Wohnungsangebot schrumpft weiter

Kommt dazu, dass die Wohnungssuche auch ohne Katze in vielen Regionen der Schweiz aktuell sehr schwierig ist. Laut Zahlen von Raiffeisen waren Ende Dezember letzten Jahres schweizweit 42 Prozent weniger Mietwohnungen auf Onlineportalen ausgeschrieben als noch vor einem Jahr. «Die Anzahl der ausgeschriebenen Wohnungen ist förmlich implodiert», sagt Martin Neff (62), Chefökonom von Raiffeisen Schweiz.
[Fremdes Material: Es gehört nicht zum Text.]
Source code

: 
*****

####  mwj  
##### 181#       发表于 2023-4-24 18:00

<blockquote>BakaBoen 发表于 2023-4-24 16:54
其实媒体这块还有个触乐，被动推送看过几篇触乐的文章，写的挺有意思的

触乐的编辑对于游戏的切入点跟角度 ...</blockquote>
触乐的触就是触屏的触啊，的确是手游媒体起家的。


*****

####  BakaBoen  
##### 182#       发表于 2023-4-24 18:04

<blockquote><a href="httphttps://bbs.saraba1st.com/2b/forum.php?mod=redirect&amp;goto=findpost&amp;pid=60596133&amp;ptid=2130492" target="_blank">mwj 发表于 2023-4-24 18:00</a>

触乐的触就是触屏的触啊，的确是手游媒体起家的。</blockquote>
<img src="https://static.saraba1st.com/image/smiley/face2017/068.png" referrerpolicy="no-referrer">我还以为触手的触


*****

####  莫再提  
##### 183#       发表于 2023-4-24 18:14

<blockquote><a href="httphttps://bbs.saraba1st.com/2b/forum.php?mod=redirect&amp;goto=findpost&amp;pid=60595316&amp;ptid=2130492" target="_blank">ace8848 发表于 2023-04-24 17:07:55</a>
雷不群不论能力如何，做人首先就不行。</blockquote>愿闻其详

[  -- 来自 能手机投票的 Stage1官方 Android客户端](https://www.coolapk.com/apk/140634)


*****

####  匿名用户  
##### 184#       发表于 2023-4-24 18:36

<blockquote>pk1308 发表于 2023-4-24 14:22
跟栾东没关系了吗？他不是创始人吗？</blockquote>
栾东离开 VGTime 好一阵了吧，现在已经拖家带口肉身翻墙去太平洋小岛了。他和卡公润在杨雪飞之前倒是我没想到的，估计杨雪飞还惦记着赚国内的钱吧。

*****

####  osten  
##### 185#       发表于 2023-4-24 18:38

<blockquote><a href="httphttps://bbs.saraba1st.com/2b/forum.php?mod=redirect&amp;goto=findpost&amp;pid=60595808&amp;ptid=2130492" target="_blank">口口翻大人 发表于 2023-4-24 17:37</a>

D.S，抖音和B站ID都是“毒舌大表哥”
Wer in absehbarer Zeit eine neue Bleibe braucht, muss sich, auch ausserhalb der bekannten Hotspots, auf eine schwierige Wohnungssuche einstellen. Gleichzeitig werden immer weniger neue Wohnungen fertiggestellt. «Die Leerstände schmelzen entsprechend im Rekordtempo dahin», so Neff. Und legt nach: «Es ist fünf nach zwölf und längst Zeit, dass die Politik aktiv wird.»

Haustiere verheimlichen?

Aus der Not heraus hat N. zuletzt gelogen, um ihre Chancen zu verbessern. «Ich habe mich für eine Wohnung beworben, ohne meine Katze anzugeben», sagt die 55-Jährige. «Aus Angst, die Wohnung nicht zu bekommen, und weil mir die Zeit davonrennt.»

Die Katze oder den Hund zu verheimlichen, davon rät Fabian Gloor (37), Leiter der Hotline für die Rechtsberatung des Mieterinnen- und Mieterverbands, allerdings dringend ab. Wenn sich Mieterinnen gegen ein vertragliches Haustierverbot widersetzen, handle es sich rechtlich um eine Vertragsverletzung. Das kann ein Grund für eine Kündigung sein.

«In Zeiten von Wohnungsnot sind Vermieter am längeren Hebel und können sich ihre Bewohner nach ihren Wünschen aussuchen», sagt der Mietrechtsexperte. Deshalb haben es Tierhalter zunehmend schwer, eine Wohnung zu finden. N. stösst das sauer auf. Sie wünscht sich von Immobilienbesitzern weniger Engstirnigkeit und mehr Toleranz für die flauschigen Vierbeiner.